Alex SCHILLER Regionalism or an Urban-Rural Dichotomy of Kleisthenic Attica?

This paper aims to cast serious doubt on the popular regionalist theory of Athens political and social development by attempting to answer two pertinent questions: Who and where were the pre-Kleisthenic regional rulers of Attica? Herodotus’ (1.59) description of three regionally defined factions vying for political supremacy in Athens constitutes the cornerstone of the regionalist theory (cf. R. Sealey, A History of the Greek City-States 800-338 B.C., 1977). According to this account, we get the impression that Archaic Attica was socially and politically divided among only three regional social pyramids, led by Megakles’ Alkmeonidai, Lykourgos’ Eteoboutatidai, and the Peisistratidai. Regionalism has been claimed to account for the power struggles among Attica’s elite as well as the general rationale behind the Kleisthenic reforms. Kleisthenes supposedly reacted to this regionalism and so created his political system for the purpose of undermining regional power bases (cf. D. Lewis, “Cleisthenes and Attica,” Historia 12 (1963) 22-40, and N. Jones, The Associations of Athens, 1999, for the latest discussion and bibliography). According to the theory, aristocrats had estates and cult centers concentrated in particular regions of Attica. The local residents near the estates and cult centers were the aristocrats' dependents, the bases of social pyramids. As a result, Attica would have had several regionalized social pyramids.
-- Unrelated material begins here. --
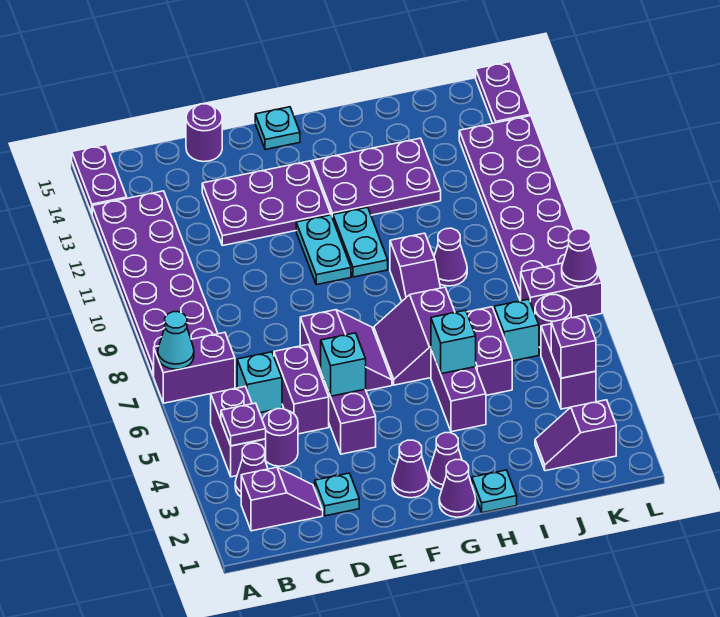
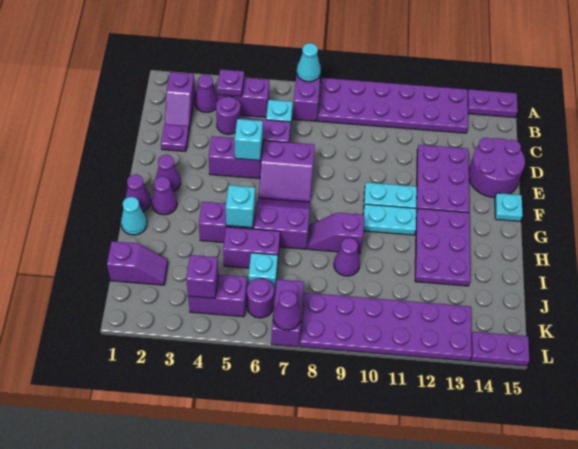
cyan plate D2 level 1 -> purple plate D2 level 1
purple round brick D15 level 1 -> purple round brick D14:E15 level 1
cyan plate H1 level 1 -> cyan cone H1 level 1
purple slope J2:K2 level 1 top K -> purple slope J1:J2 level 1 top 1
Undermining the cornerstone of the regionalist thesis is Herodotus’ own report of faction fighting among families associated with the city and suburbs (the Alkmeonidai of Xypete and the Eteoboutatidai of Bate and Lakiadai). Peisistratus’ faction name, hyperakrioi, betrays his urban viewpoint--surely we should not expect rural partisans to refer to themselves from the city’s vantage. By locating as many late sixth-century social leaders as possible, we can see an urban-rural political and social dichotomy at the time of Kleisthenes’ reforms: most of the wealthy and powerful of 508/7 registered in urban and suburban demes, with a small cluster located in northeast Attica as the exception. In addition, most of these late sixth-century leaders either had no known cult grounds of their own or had cult associations located in or near the city. This finding casts doubt on Lewis’ hypothesis that Kleisthenes’ trittyes were designed to undermine aristocratic powers focused on local cult centers. A tabulation of demes’ councilman quotas reveals how the Kleisthenic reforms worked in favor of rural demesmen. By comparing these tabulations with results from the analysis of fourth-century council proposers whose demotics have fortunately been left on inscribed stone (cf. Robin Osborne’s Demos: the Discovery of Attica, 1985), we see a systematic and practiced under- representation of fourth-century councilmen from city demes. The ratios by percentage of council representation per council decree proposers grouped by trittys are as follows: Asty: 26.4% / 26.23% Mesogeia: 38.8% / 44.26% Paralia: 34.8% / 29.51%

This discovery seriously hampers any theory espousing that many rural elite registered in city demes in an act of gerrymandering.

Pieced together these findings suggest that Kleisthenes designed a new political system to undermine the power of the urban elite by placing greater political power in the hands of the majority, those who populated the rural regions.